Copy word for word the part of the listing that opens with the line containing "00:00-03:59: median 6.2, box" and closes with the line containing "20:00-23:59: median 7.6, box", including both of those lines.
*** Extracted information
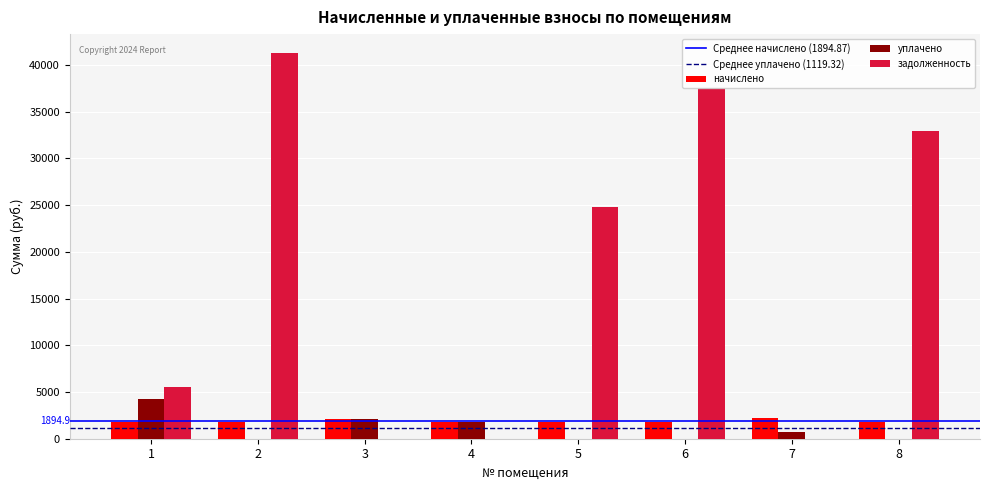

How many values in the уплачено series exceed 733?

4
******
*** Extracted information
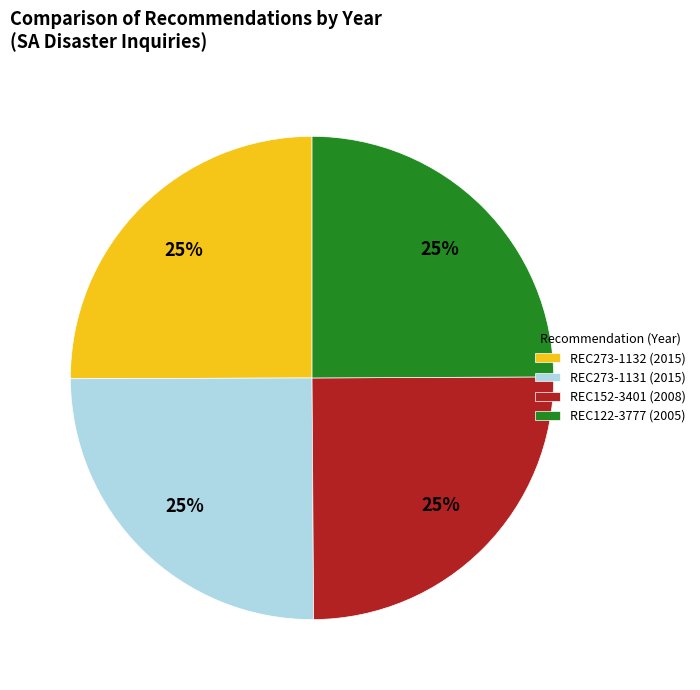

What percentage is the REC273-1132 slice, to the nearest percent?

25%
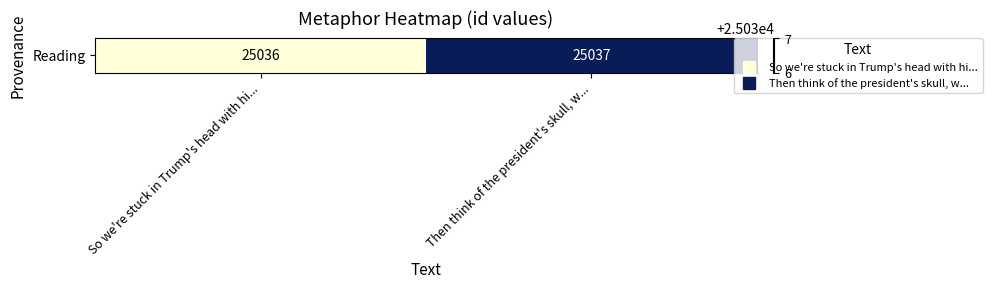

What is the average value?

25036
******
*** Extracted information
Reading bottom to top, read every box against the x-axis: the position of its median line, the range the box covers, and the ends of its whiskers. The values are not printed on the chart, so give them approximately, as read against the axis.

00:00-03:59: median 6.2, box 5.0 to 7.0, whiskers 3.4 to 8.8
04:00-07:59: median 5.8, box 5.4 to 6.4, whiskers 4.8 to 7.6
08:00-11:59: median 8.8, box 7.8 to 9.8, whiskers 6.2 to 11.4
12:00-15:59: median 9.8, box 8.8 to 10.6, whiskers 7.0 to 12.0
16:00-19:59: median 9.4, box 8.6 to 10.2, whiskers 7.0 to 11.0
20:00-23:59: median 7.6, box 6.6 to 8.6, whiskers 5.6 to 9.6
******
● **Written response**:
00:00-03:59: median 6.2, box 5.0 to 7.0, whiskers 3.4 to 8.8
04:00-07:59: median 5.8, box 5.4 to 6.4, whiskers 4.8 to 7.6
08:00-11:59: median 8.8, box 7.8 to 9.8, whiskers 6.2 to 11.4
12:00-15:59: median 9.8, box 8.8 to 10.6, whiskers 7.0 to 12.0
16:00-19:59: median 9.4, box 8.6 to 10.2, whiskers 7.0 to 11.0
20:00-23:59: median 7.6, box 6.6 to 8.6, whiskers 5.6 to 9.6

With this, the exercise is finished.